::: Excerpt to read :::
This is rather misleading, the FLP theorem talks about fully asynchronous networks with unbounded delay. Partial synchrony is a perfectly reasonable assumption and allows atomic broadcast and locking to work perfectly well even if there is an unknown but finite bound on network delay.
Atomic Broadcast (via Paxos or RAFT) does not depend on partial synchrony assumptions to maintain its safety properties.
Your internet or intranet networks are definitely asynchronous and assuming delays are bound is a recipe for building crappy systems that will inevitably fail on you in hard to debug ways.
I'm sorry, I didn't mean to be bashful. I am not familiar with S3 and maybe what you describe is a perfectly safe solution for S3 and certain classes of usage.
I could not get past the point where you promulgate the idea that ZK can be used to implement locks.
Traditionally a 'lock' guarantees mutual exclusion between threads or processes.
"Distributed locks" are not locks at all.
They look the same from API perspective, but they have much weaker properties. They cannot be used to guarantee mutual exclusion.
I think any mention of distributed locks / leader election should come with a giant warning: THESE LOCKS ARE NOT AS STRONG AS THE ONES YOU ARE USED TO.
Skipping this warning is doing a disservice to your readers.
Yes, but the vast majority of network traffic these days is TCP and very, very rarely does that cause a problem because applications already need to have logic to handle failures which cannot be solved at the transport level. There is a meaningful difference between theoretically perfect and close enough to build even enormous systems with high availability.
::: Data segment :::
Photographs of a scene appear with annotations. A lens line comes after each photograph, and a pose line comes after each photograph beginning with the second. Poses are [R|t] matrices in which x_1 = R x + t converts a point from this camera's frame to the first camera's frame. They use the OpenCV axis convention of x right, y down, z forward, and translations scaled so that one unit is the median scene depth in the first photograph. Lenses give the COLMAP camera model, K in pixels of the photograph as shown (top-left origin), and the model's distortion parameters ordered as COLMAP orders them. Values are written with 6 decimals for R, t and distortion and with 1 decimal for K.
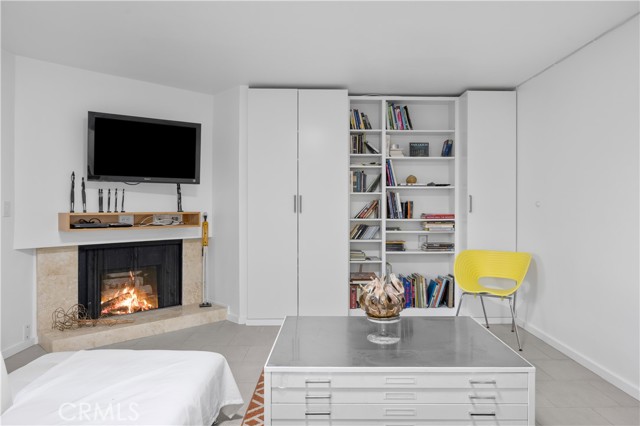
lens RADIAL K [[440.5, 0, 320.0], [0, 440.5, 213.0], [0, 0, 1]] dist [0.003546, 0.001372]
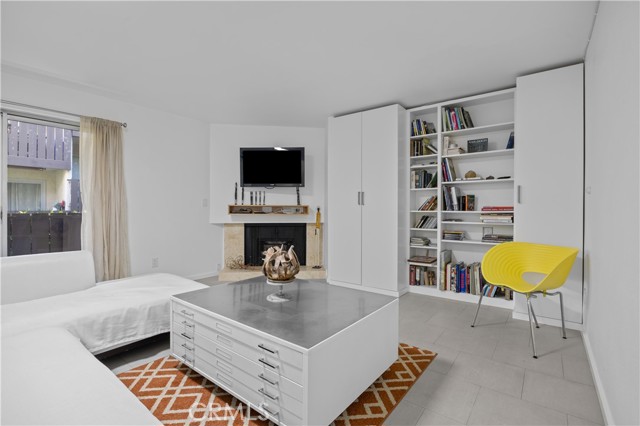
lens RADIAL K [[291.8, 0, 320.0], [0, 291.8, 213.0], [0, 0, 1]] dist [-0.004687, -0.000303]
pose [[0.785201, 0.009597, -0.619166, 0.370242], [-0.013110, 0.999913, -0.001127, 0.024301], [0.619102, 0.009003, 0.785259, 0.218654]]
:::
Write the next part of the forum discussion on distributed locks and network delay, starting right after its final sentence.

Your second camp is the latter half of my first sentence. As a simple example, the transport layer cannot prevent a successfully-received message from being dropped by an overloaded or malfunctioning server, duplicate transmissions due to client errors, etc. so most applications have mechanisms to indicate status beyond simple receipt, timeouts to handle a wide range of errors only some of which involve the transport layer, and so forth. Once you have that, most applications can tolerate the slight increase in TCP failures which a different protocol would prevent.
They both reduce to a paxos style atomic broadcast, which is in fact possible although the legend is that Leslie Lamport was trying to prove it impossible and accidentally found a way.
> They both reduce to a paxos style atomic broadcast
Atomic Broadcast guarantees order of delivery.
It does not (cannot) guarantee timing of delivery.
Which is what people want and expect when using distributed lock / leader election.
Ordering gives you a leader or lock holder, first claimant in the agreed ordering wins.
If you're saying "what if everything's down and we never get responses to our leadership bids", then yeah, the data center could burn down or we could lose electricity, too.
Yep, the "STONITH" technique [1]. But programmatically resetting one node over a network/RPC call might not work, if internode-network comms are down for that node, but it can still access shared storage via other networks... The Oracle's HA fencing doc mentions other methods too, like IPMI LAN fencing and SCSI persistent reservations [2].
They had access to the ILOM and had some much more durable way to STONITH.
Of course every link can "technically" fail but it brought it to some unreasonable amount of 9s that it felt unwarranted to consider.
Yep and ILOM access probably happens over the management network and can hardware-reset the machine, so the dataplane internode network issues and any OS level brownouts won't get in the way.
For some definition of impossible, given that many systems utilise them effectively. Not all corner cases or theoretical failure modes are relevant to everyone.
Yes, and yet those systems still work and deliver real value all day every day. If every company Rollbar I've ever seen is the measure good software can have millions of faults and still work for users.
When programmers think of locks, they think of something that can be used to guarantee mutual exclusion.
Distributed locks have edge cases where mutual exclusion is violated.
Implementation does not matter.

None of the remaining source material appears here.